*** PAGE EXCERPT ***

Threaded comment streams do this to some extent, as do forums, message boards, and even social networks like Facebook and Twitter. But none do thematic or topic-based discussion well, according to Hubub‘s founders, hence the need for the startup.

Toronto- and New York-based Hubub launched in beta quietly late last year, and today it’s announcing its $8.5 million Series A round of funding. That money will help the company scale and add more engineering talent to its team to continue to build product, founder and CEO Peter L. Corsell explained to me in an interview. But it’s mostly business as usual, as the startup continues its mission of trying to build on what was started with the online forum, but never really improved since.

“Specifically what really gave us the idea was that we were watching the Egyptian protests, in the latter part of the Arab Spring and we looked at the way people were using Facebook and Twitter, which was both inspiring and novel,” Corsell explained in an interview. “Yet it occurred to us that there was also an unmet need to give a tool to rapidly convene passionate, engaged communities around a topic of interest.”

Thus was Hubub born, which is designed to build these communities, where users can jump in and contribute the best content, be it user-generated or collected from the best of the web, around specific topics. Hububs (the individual topic nodes created) are user-generated and user-curated, but there’s also a degree of automation where you can view auto-collected content around certain keywords, too, making this effectively an aggregation search engine, too.

*** End of PAGE EXCERPT ***

- [EXERCISE]
Continue the piece about the Hubub startup, starting right after its last sentence.

*** DATASET RECORDS ***

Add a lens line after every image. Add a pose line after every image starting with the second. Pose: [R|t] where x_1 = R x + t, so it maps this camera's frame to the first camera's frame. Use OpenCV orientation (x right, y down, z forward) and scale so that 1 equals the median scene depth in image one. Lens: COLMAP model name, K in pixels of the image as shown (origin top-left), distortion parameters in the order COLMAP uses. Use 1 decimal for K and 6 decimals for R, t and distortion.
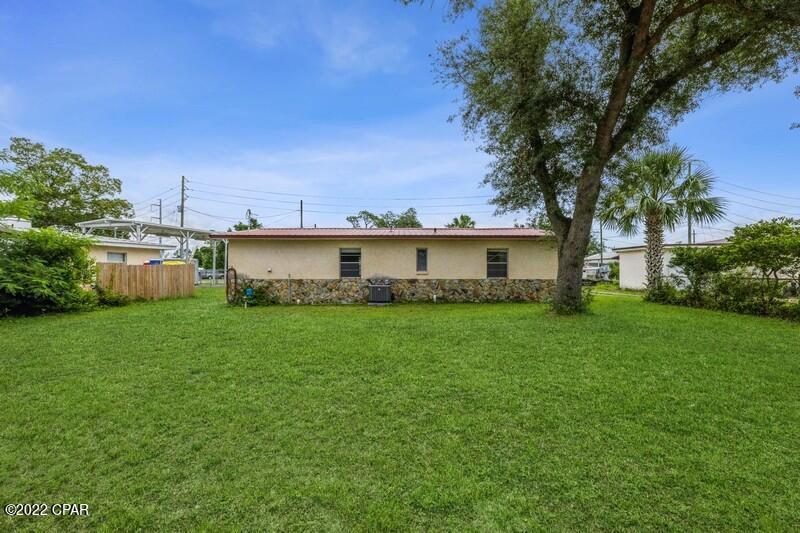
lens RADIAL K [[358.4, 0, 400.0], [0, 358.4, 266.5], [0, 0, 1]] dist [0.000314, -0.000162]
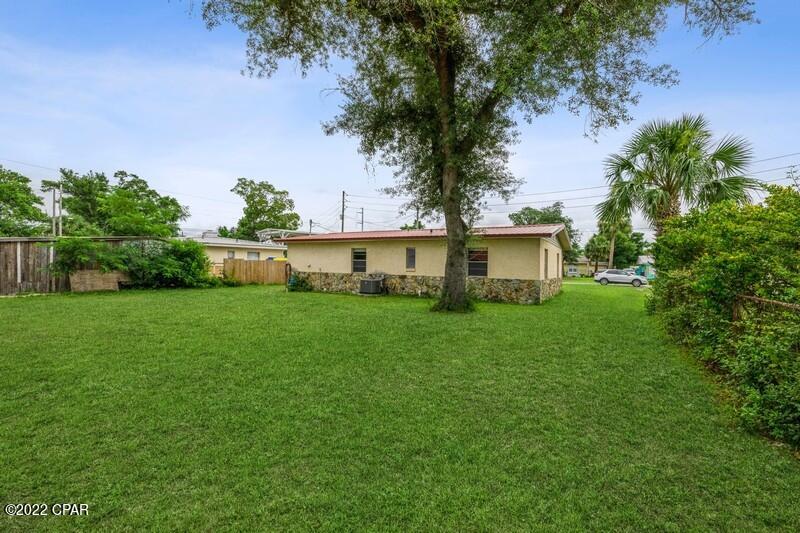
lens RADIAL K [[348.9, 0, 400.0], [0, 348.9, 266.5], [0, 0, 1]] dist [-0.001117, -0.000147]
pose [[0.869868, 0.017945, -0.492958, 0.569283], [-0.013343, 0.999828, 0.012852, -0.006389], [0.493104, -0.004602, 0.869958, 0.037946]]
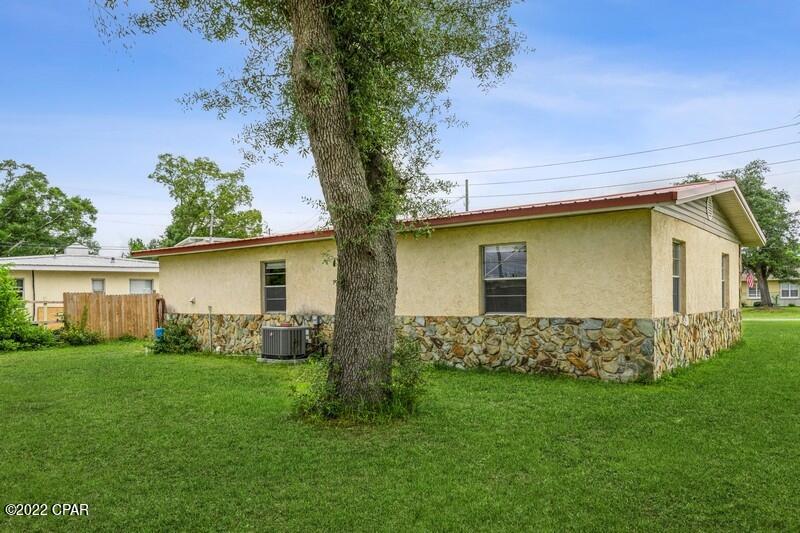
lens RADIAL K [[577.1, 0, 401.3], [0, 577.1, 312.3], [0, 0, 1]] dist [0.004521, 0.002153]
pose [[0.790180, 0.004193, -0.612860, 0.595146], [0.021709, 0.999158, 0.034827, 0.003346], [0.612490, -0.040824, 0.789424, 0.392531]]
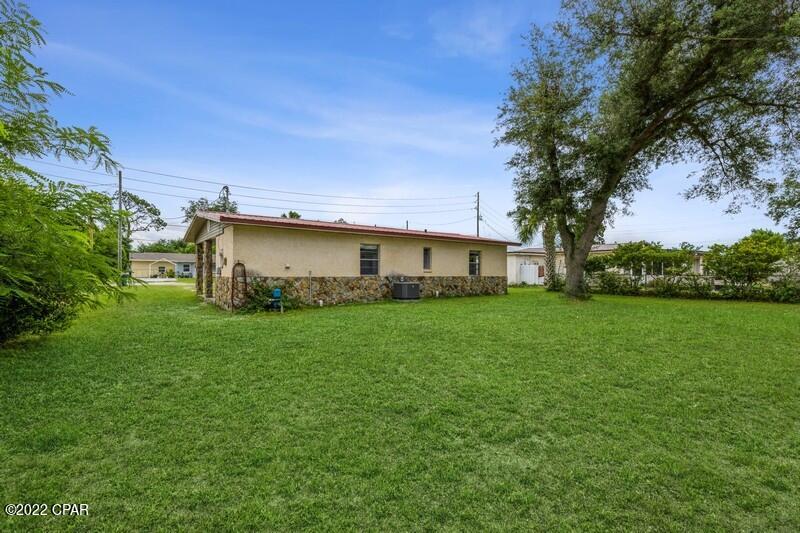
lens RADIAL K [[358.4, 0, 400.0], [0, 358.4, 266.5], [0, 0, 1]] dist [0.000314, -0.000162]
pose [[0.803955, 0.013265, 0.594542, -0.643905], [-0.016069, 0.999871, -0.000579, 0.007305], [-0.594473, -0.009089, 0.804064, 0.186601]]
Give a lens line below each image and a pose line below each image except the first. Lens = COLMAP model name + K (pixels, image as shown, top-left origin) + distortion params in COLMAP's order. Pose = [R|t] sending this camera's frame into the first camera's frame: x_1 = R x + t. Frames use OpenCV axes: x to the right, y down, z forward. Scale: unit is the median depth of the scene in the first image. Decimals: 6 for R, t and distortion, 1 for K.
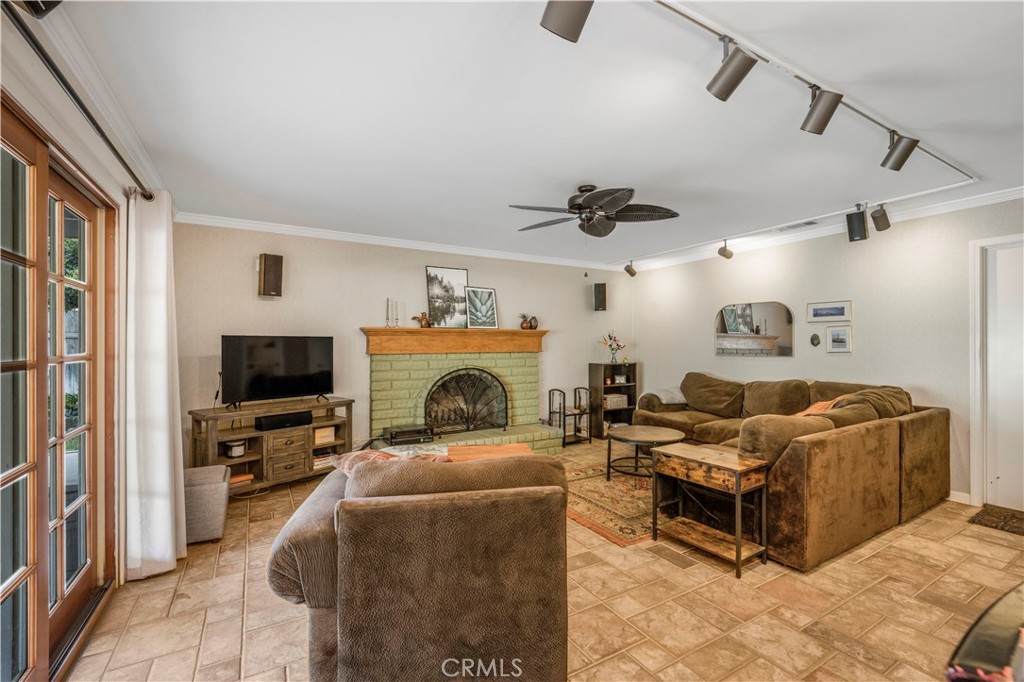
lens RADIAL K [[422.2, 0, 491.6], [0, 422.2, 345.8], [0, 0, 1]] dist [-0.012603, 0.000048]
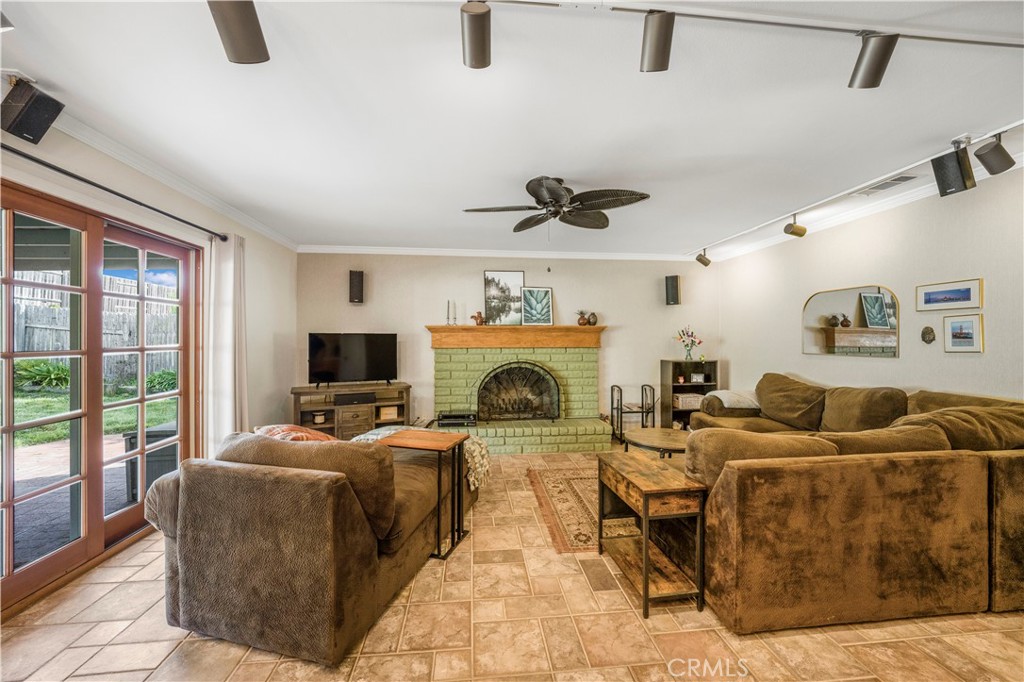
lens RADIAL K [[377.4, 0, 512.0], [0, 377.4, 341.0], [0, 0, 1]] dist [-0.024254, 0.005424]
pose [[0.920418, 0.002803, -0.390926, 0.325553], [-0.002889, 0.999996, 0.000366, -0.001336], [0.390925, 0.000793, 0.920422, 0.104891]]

*** End of DATASET RECORDS ***

- [ANSWER BELOW]
“When you think about the future of search broadly, I see it bifurcating between what I would think of as more tactical queries where you have a question and there’s one right answer or a small finite pool of good answers,” Corsell said. “The other type of search is, if you Google for example ‘what were the most searched for terms in 2013,’ it’s topics: It’s ‘iPad,’ it’s Bengazi,’ it’s ‘Kate Middleton.’ What excites me about Hubub is as the community matures, it becomes a really great place to go to immerse yourself, in articles, in photos and videos and more.”

Other efforts attempting to build conversations around specific topics haven’t always fared too well: Branch nabbed a decent exit to Facebook, but even big league efforts like Google Wave fizzled quickly, and as Corsell himself notes, there hasn’t really been anything between the legacy (read: outdated) model of forums and the too fast-paced, stream-based vision of Twitter that manages to keep things on topic over a sustained period, with real back-and-forth.

Corsell thinks Hubub has the right mix of media, polls and sentiment analysis to make a real impact, and he says early traction backs up that belief. I’m still not sure that there’s a real need for this kind of platform between the existing social media giants, but Hubub’s investors in this round, which include a number of private investors, are definitely betting that there is. Hubub plans to launch its mobile client within the next few weeks, too, which could have a big impact in terms of validating the model.